### TO DO
Using the data below, copy out all lines with the word "down".

### INFORMATION PROVIDED
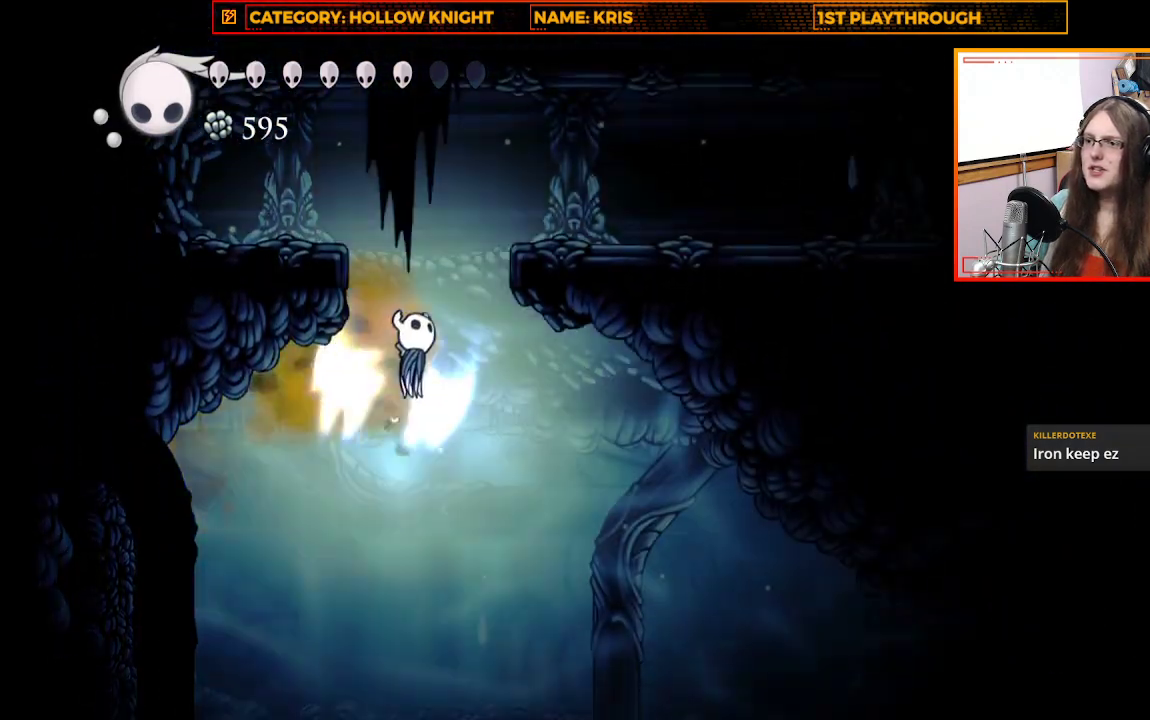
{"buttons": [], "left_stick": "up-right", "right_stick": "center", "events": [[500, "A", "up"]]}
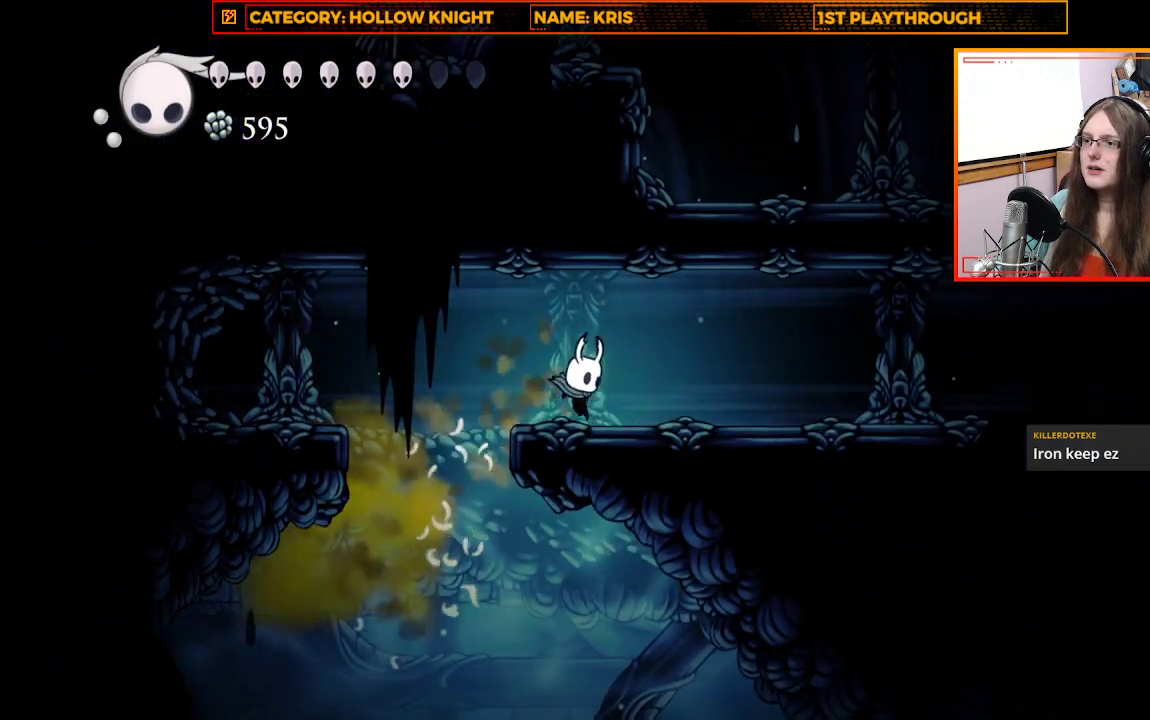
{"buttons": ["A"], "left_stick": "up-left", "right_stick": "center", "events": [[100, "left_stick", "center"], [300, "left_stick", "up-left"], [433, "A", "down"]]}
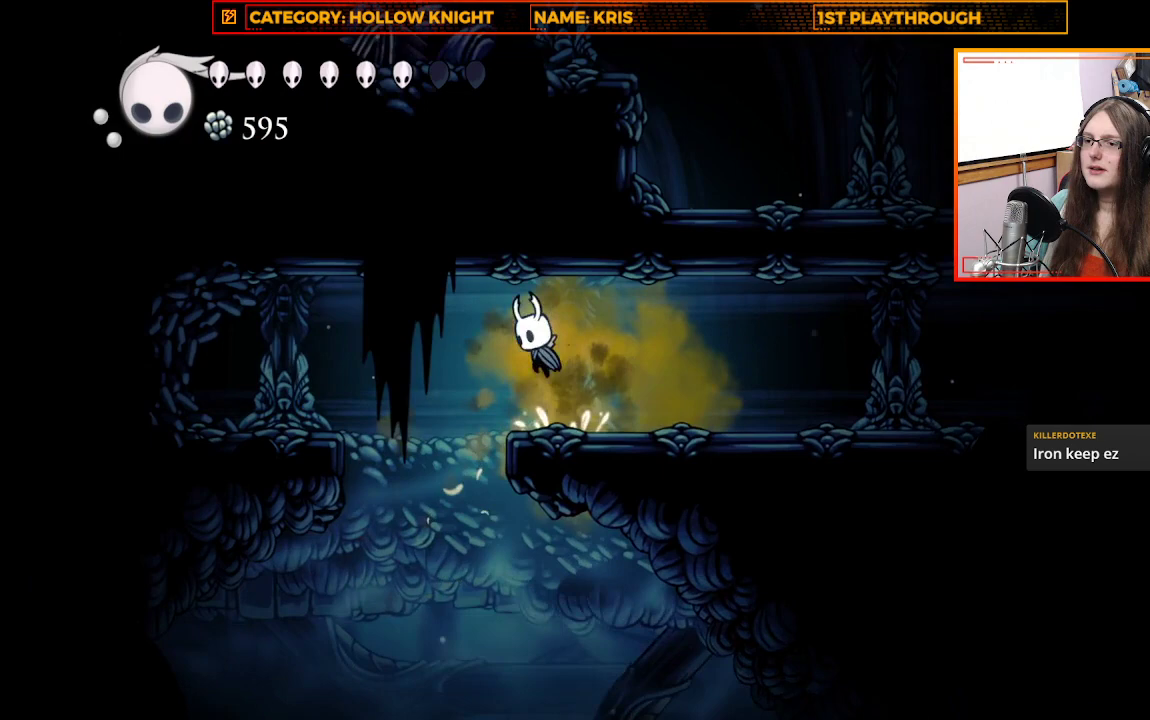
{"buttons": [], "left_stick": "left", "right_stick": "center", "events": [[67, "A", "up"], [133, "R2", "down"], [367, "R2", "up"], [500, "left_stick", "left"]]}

### TASK RESULT
{"buttons": ["A"], "left_stick": "up-left", "right_stick": "center", "events": [[100, "left_stick", "center"], [300, "left_stick", "up-left"], [433, "A", "down"]]}
{"buttons": [], "left_stick": "left", "right_stick": "center", "events": [[67, "A", "up"], [133, "R2", "down"], [367, "R2", "up"], [500, "left_stick", "left"]]}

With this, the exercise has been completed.